** Source passage **
Federal Deficit -- Commenting on the U.S. federal budget deficit to French Finance Minister Thierry Breton, Alan Greenspan reportedly admitted, "We have lost control [Reuters Sept. 24]." Nonetheless, the happy news out of the former malarial swamp on the Potomac is that the accounting-gimmicked 2005 U.S. budget deficit (fiscal year-ended September 30th) will be reported at about $319 billion, down from 2004's $412.8 billion. For the twelve months ended August 2005, the rolling deficit was $328.0 billion versus $410.6 billion in August 2004.
Gross federal debt as of September 30, 2005 was $7.933 trillion, up $554 billion from September 2004, which, in turn, was up by $596 billion from September 2003.
The actual federal deficit will be inflated quickly by billions being allocated to Katrina reconstruction and to the ongoing war in Iraq. Government finances also will suffer tax revenue losses from the Gulf Coast in addition to revenue shortfalls that will intensify along with the recession.
Initial Claims for Unemployment Insurance -- Katrina's impact began showing up in initial claims with the report for the week-ended September 10th, and new claims still were bloated in the week-ended October 1st. Against the seasonally-adjusted four weeks leading up to Katrina, new claims were 334,000 higher in the following four weeks. Estimates of Katrina-related claims are running around 370,000, which translates to roughly 400,000 jobs, accounting for multiple jobholders. Again, initial claims still are coming in.
On a smoothed basis for the 17 weeks ended October 1st, the annual decline for new claims narrowed sharply to 0.5% from 5.5% (revised from 5.4%) as of August 27th. The devastation of the Gulf Coast and its ripple effects throughout the national economy have accelerated the deterioration in the series' moving average and should contribute to turning annual growth positive (a negative economic development) in the current month. Positive year-to-year growth in initial claims series would confirm signals of recession.

** Listed records **
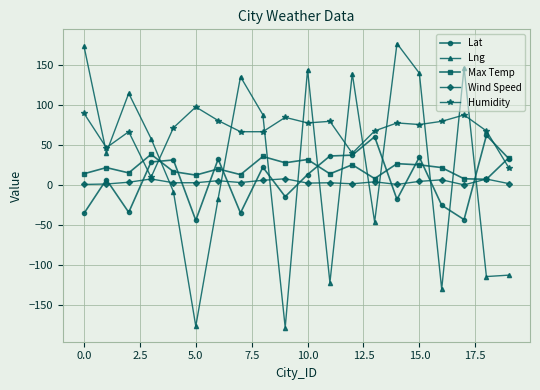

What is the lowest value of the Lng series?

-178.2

---

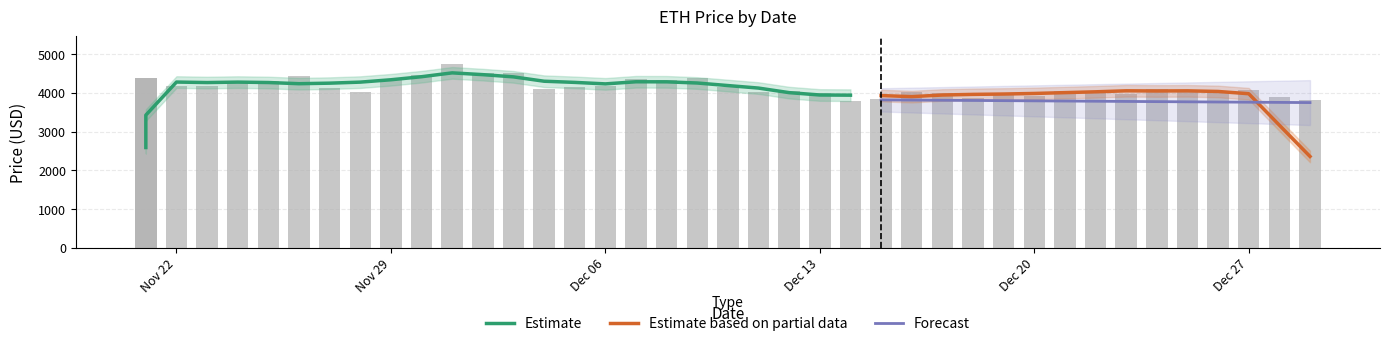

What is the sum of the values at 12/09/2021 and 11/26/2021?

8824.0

** Exercise set **
1 > Please reproduce word for word the commentary on the federal deficit and unemployment claims, starting at "Federal Deficit -- Commenting" and ending at "in August 2004.".
2 > Continue the commentary on the federal deficit and unemployment claims from its last sentence.

** Answers by task **
1 >
Federal Deficit -- Commenting on the U.S. federal budget deficit to French Finance Minister Thierry Breton, Alan Greenspan reportedly admitted, "We have lost control [Reuters Sept. 24]." Nonetheless, the happy news out of the former malarial swamp on the Potomac is that the accounting-gimmicked 2005 U.S. budget deficit (fiscal year-ended September 30th) will be reported at about $319 billion, down from 2004's $412.8 billion. For the twelve months ended August 2005, the rolling deficit was $328.0 billion versus $410.6 billion in August 2004.

2 >
The volatility of the seasonally-adjusted weekly numbers is due partially to the seasonal-adjustment process. When the series is viewed in terms of the year-to-year change in the 17-week (three-month) moving average, however, such is a fair indicator of current economic activity.
Real Average Weekly Earnings -- August's pre-Katrina seasonally-adjusted real average weekly earnings fell by 0.5% from July, after July's decline narrowed from 0.2% to 0.1% in revision. August's reported real earnings fell 1.1% from the year before, after July's 0.4% loss. Recent volatility in this series has come primarily from variations in reported CPI growth.
Allowing for the biases built into the CPI-W series used to deflate the weekly earnings, annual change in this series continues to signal recession.
Retail Sales -- Largely pre-Katrina, seasonally-adjusted August retail sales plunged by 2.1% (down 1.9% net of revisions) +/- 0.7%, following July's unrevised 1.8% gain. On a year-to-year basis, August retail sales were up 7.9%, down from July's 10.4% annual gain.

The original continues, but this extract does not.